Details like Lowriders from the iconic LA Lifestyle Car Club are featured in a scene shot in City Terrace in “Next Movie”. The County Welfare/Social Security office and the Sunset Strip’s Comedy Store and Guitar Center are a few more location details that seal the LA motif. “Nice Dreams” has much of the same with scenes in Santa Monica’s Palisades Park, Beverly Hills and around Palos Verdes where the duo get the weed from “Weird Jimmy” which mutates smokers into lizards.
I can go on and on with specific details of how the first three Cheech and Chong movies are true LA films, but you can watch them now so easily and see all the details for yourself. There was a time that I was at a friend’s house and his lady’s kids were laying on the carpet in the front room watching “Next Movie,” just like I did as a kid.
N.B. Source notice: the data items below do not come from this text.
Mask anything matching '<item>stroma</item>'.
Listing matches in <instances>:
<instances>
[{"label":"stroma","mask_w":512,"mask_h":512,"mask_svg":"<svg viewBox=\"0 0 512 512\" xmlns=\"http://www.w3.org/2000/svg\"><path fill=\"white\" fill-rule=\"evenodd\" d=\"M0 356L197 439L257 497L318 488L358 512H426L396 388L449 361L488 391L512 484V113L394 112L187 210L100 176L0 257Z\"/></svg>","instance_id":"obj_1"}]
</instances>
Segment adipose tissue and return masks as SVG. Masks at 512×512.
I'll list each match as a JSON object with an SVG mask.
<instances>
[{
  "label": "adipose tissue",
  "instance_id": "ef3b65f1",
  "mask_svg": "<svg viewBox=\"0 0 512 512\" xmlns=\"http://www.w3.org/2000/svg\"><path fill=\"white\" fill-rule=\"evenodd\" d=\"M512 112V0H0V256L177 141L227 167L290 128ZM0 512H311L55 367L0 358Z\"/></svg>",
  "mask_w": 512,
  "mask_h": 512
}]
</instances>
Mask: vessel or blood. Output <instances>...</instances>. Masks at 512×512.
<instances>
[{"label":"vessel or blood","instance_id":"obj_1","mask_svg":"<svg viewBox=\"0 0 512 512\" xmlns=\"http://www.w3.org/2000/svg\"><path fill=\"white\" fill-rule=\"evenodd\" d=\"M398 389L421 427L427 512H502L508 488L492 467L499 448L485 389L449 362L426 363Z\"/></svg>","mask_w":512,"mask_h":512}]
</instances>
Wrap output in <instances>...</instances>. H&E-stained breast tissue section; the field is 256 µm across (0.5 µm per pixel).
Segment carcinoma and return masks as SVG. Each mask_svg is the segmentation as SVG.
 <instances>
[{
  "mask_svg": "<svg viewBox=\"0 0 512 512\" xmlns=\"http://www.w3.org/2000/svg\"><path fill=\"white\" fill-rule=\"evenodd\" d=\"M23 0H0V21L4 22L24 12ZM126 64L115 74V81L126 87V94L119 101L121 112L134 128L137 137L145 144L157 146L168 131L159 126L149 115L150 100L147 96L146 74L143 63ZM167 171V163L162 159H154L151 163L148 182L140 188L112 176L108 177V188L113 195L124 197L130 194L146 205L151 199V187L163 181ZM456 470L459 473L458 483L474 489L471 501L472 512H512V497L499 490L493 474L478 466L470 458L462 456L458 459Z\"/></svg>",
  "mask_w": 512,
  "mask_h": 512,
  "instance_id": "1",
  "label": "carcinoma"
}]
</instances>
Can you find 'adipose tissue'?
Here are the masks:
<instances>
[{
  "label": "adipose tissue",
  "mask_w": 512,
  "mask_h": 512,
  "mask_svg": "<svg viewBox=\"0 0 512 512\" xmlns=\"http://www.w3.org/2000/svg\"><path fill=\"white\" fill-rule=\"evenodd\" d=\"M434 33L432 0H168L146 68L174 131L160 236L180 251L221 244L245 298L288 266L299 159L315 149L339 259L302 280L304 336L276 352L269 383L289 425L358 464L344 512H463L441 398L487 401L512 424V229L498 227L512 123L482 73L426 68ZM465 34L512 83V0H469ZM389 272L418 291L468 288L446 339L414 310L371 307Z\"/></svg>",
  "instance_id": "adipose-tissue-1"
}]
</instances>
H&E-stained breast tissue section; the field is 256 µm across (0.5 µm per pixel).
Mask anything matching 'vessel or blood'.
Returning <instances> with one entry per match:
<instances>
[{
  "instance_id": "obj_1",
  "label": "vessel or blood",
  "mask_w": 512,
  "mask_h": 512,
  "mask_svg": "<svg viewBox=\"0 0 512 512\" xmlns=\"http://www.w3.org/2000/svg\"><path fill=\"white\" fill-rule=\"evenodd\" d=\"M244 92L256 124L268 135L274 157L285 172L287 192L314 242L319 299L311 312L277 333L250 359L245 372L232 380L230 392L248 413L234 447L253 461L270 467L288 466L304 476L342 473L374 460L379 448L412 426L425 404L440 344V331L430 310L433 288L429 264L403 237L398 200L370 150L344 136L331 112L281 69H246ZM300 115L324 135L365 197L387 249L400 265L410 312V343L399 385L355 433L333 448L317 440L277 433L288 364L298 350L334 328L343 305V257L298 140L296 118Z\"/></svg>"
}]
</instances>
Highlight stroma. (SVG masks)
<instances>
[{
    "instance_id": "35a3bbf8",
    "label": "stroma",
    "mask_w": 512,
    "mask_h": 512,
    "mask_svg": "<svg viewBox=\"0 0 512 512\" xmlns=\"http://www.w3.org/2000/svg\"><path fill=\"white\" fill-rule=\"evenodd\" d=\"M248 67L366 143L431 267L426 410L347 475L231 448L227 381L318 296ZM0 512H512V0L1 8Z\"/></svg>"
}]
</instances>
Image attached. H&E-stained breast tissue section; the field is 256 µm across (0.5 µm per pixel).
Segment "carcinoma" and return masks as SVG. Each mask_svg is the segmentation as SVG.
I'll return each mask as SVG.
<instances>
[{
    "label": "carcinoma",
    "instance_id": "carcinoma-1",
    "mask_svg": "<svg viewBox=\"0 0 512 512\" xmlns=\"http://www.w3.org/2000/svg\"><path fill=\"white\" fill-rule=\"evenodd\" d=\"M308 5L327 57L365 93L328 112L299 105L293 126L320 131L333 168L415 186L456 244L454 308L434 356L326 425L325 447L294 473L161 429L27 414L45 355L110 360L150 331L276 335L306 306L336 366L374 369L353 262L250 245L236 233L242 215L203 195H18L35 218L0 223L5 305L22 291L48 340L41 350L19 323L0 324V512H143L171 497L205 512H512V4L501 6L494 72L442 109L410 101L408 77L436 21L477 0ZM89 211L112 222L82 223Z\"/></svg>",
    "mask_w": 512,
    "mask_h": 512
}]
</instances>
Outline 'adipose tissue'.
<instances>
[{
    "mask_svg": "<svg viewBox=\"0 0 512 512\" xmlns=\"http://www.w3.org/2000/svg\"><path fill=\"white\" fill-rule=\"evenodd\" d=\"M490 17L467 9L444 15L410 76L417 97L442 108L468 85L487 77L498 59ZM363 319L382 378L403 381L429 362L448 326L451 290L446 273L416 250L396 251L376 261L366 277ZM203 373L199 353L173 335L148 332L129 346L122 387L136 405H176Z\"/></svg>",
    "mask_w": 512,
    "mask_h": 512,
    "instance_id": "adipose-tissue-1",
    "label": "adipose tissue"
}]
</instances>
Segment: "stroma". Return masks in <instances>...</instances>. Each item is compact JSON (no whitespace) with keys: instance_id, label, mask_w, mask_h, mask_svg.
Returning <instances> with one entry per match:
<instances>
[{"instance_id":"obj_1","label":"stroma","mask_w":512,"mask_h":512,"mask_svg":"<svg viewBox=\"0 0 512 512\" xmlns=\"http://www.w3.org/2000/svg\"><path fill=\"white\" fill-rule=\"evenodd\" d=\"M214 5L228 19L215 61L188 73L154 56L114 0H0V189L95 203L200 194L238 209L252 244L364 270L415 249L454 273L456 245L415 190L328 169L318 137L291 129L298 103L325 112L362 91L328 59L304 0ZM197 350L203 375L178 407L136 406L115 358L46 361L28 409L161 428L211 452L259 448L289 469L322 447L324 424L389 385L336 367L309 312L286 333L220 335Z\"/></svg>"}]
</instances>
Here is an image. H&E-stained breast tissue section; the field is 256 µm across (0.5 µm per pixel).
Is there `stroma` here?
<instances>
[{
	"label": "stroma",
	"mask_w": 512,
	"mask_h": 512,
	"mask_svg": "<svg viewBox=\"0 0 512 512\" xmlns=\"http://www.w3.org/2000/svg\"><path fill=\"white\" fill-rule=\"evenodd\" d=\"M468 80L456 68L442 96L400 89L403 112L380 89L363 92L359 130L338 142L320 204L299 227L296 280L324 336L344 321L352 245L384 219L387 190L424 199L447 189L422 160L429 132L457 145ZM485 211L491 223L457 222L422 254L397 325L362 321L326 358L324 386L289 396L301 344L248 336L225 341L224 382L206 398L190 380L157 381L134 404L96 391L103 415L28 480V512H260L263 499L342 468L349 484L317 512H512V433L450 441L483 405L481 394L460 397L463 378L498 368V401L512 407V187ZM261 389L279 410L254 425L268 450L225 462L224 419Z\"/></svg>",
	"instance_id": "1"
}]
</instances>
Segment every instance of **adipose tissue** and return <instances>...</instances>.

I knew that they were drawing the same similarities to people that were around them as I also did as a kid.
A couple years back, I had a roommate in Boyle Heights with a background in motorcycle customs who is bearded and white, and kept complete Harley Davidson engines in his bedroom. He was the only white guy around the neighborhood and would joke around that he was changing his name to “Al Pastor” to be more Mexican. We would drive around in my ’78 Cadillac and party in and around the Eastside, Westside and in between. We would often wake up in the morning to beers and joints. I would tell my friends that I used to watch Cheech and Chong movies and at that time I was actually living the “Cheech and Chong” Lifestyle!